In our current democratic system, governments will only start implementing radical institutional change that is desperately needed if there was a mass democratic movement asking for it. At the moment there is not a majority of people demanding these radical changes. So, if you’re wanting this change to come from a government, a good place to start is helping educate the masses about climate change. This has been tried oh so many times, with varying levels of success. It’s hard to know what the perfect formula to evoke a response out of people would be, all we know for certain is if David Attenborough is fronting the campaign it will have the best chance possible.

Regarding our planetary boundaries, we can see the third approach of trying to live within your planetary boundaries as a good educational tool for the masses. In the sense we can set an example of what living in our planetary boundaries will look like, specifically highlighting how this way of life is currently limited by the lack of institutional changes to support this lifestyle. This can take place alongside other forms of activism like putting pressure on governments to change ranging from protest and civil disobedience all the way to something as simple as who you vote for.

Similarly to governments, big companies which can also be considered major players on the national/global level will not change their ways unless they feel it is affecting their returns. This means that a similar approach to educating the masses is required, if there is a chance of them paying attention, or believing their image is being tarnished to an irreversible extent, then there will be motivation for them to change their ways. But the most important thing someone who wants to bring about genuine change can do is strictly boycott products that are environmentally unfriendly or being produced by companies not taking steps to produce within their planetary boundaries. Alternatively, individuals can see themselves as having a level of responsibility of not working for companies that convey practices that contribute to climate change. It can be hard enough to find a job nowadays as it is, thus a person should never feel this decision of who you work for should be taken over your own wellbeing diminishing.

An effect on your wellbeing is one risk involved with this activism, another is of going too far down this path of sharing your activism, and becoming overly-preachy, to the extent that you put people off your cause more than getting them involved in it.

I honestly do not know what to suggest in this sense, I find it near enough impossible to ever post anything on social media regarding causes I honestly believe in, so I feel a bit hypocritical telling people to preach it from the rooftops that we’re living well outside our planetary boundaries. So, perhaps, this is simply a case of “you do you”. In the sense that, wherever you share your interests and passions in life, there is a responsibility to put planetary boundaries and the ways in which we are trying to live within them at the forefront.

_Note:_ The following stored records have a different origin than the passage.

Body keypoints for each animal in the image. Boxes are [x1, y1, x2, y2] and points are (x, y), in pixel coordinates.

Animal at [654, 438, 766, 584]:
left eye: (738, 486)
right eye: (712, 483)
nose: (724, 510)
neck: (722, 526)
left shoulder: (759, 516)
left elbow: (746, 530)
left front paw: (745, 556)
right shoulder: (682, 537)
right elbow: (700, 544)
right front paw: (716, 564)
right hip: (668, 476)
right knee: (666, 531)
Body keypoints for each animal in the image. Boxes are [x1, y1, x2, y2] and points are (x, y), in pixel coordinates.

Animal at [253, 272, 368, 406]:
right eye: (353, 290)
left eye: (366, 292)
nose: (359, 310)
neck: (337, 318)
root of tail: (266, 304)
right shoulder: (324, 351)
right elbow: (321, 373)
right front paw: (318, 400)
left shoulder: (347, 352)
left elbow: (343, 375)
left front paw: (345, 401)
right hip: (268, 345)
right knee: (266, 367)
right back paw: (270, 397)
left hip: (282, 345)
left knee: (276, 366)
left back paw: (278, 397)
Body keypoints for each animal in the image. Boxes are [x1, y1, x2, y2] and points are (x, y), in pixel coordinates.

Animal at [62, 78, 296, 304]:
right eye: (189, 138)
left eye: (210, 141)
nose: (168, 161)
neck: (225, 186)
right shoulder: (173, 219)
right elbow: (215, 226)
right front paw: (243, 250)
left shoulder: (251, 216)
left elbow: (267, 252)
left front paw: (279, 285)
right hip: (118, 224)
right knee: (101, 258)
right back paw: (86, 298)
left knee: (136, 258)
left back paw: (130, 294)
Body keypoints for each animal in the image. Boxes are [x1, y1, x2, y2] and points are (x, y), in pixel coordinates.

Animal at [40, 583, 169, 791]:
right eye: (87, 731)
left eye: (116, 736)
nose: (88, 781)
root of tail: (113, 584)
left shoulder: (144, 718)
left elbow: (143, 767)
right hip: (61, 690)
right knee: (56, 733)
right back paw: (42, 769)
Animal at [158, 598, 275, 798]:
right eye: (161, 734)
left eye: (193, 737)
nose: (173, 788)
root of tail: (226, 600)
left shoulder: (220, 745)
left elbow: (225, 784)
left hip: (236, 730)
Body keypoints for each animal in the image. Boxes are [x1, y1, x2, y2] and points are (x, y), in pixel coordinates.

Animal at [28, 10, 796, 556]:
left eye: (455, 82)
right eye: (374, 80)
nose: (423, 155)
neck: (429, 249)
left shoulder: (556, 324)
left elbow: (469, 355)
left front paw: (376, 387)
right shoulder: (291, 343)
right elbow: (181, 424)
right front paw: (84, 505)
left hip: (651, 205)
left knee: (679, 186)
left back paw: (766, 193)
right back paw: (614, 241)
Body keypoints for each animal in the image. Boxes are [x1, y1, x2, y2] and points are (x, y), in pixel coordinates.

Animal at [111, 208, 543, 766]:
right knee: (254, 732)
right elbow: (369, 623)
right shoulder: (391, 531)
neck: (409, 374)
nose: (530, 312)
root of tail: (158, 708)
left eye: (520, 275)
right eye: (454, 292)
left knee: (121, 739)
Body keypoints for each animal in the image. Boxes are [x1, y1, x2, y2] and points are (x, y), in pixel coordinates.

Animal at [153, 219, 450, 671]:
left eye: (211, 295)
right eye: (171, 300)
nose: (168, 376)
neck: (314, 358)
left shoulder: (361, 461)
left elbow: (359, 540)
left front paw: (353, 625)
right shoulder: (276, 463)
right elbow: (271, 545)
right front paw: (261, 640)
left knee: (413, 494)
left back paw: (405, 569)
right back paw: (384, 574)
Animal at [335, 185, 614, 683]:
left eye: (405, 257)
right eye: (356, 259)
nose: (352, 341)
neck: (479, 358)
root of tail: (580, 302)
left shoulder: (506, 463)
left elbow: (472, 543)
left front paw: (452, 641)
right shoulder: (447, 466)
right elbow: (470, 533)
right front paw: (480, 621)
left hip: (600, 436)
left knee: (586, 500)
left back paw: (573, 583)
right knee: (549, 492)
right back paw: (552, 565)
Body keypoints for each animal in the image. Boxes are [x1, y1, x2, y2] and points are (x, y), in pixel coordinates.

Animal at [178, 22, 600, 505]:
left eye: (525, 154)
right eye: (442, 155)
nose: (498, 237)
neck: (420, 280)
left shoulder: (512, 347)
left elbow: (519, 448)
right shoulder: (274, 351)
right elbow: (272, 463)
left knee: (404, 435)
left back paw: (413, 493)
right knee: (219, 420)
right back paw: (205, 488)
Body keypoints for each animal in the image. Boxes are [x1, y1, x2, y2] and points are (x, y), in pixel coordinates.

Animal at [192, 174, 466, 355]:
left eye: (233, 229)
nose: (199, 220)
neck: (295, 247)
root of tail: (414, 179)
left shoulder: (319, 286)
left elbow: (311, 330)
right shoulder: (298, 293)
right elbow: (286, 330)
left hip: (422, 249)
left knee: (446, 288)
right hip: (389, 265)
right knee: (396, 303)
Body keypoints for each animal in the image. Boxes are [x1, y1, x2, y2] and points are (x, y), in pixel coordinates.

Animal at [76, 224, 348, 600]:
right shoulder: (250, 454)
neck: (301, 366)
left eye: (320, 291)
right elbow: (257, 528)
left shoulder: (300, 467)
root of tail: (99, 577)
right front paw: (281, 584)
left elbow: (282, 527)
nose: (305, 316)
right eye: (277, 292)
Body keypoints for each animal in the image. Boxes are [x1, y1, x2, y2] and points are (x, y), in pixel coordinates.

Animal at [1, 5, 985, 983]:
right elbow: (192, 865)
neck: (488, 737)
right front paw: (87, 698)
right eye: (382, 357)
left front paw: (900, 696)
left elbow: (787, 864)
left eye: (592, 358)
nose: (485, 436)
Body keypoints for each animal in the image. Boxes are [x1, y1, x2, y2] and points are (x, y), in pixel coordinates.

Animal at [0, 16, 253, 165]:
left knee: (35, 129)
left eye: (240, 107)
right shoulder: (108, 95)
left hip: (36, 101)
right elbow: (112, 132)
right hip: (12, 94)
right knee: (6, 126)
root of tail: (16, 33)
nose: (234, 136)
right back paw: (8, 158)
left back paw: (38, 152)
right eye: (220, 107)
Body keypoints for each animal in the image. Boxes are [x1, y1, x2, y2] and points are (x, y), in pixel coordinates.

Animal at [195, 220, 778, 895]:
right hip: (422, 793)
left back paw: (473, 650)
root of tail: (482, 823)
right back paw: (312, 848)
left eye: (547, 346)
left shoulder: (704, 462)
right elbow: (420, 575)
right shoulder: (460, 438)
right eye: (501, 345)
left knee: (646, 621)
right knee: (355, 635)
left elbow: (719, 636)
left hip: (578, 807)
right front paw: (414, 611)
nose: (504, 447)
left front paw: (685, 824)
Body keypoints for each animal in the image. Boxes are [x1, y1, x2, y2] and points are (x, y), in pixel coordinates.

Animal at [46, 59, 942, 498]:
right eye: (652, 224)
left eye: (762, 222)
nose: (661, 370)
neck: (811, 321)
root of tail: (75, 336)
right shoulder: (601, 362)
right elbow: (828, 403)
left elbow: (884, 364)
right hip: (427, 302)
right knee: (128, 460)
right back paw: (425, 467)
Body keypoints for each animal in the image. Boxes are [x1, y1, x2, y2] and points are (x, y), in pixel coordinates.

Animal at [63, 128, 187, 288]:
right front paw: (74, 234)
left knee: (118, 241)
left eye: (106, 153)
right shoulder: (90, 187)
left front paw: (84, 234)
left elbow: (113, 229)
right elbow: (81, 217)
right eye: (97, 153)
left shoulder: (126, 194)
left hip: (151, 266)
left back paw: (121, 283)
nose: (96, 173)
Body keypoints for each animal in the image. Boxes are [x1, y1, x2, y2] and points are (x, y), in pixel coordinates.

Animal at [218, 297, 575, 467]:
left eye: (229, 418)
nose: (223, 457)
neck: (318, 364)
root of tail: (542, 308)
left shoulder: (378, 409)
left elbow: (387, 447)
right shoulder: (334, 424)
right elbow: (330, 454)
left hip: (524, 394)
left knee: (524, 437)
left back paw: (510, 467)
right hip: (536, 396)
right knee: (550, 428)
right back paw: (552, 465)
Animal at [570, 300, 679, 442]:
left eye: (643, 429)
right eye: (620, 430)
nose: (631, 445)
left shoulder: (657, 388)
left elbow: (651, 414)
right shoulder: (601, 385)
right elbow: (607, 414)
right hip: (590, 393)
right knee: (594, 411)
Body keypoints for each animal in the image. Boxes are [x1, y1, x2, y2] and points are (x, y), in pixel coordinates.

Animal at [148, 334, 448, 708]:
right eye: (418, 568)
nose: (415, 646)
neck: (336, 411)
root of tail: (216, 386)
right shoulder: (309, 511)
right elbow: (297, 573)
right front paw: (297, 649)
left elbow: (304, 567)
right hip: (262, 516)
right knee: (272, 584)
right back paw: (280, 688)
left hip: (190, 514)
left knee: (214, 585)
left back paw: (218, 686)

For your own wellbeing, it is best to remain optimistic in this ongoing and laborious process. There is a certain level of absurdity in suggesting optimism after being given the stark facts. It seems the best place to start then, is finding the right fit for yourself in this battle. By this, I mean working out what part you can play on this global stage. One of the silver linings of the catastrophic size of climate change is that there are lots of avenues to fight against it that need to be taken. On Earth Day, perhaps it is time to find a career, become an activist, speak out politically, or anything in between that promotes this knowledge of planetary boundaries and bring about the necessary institutional change.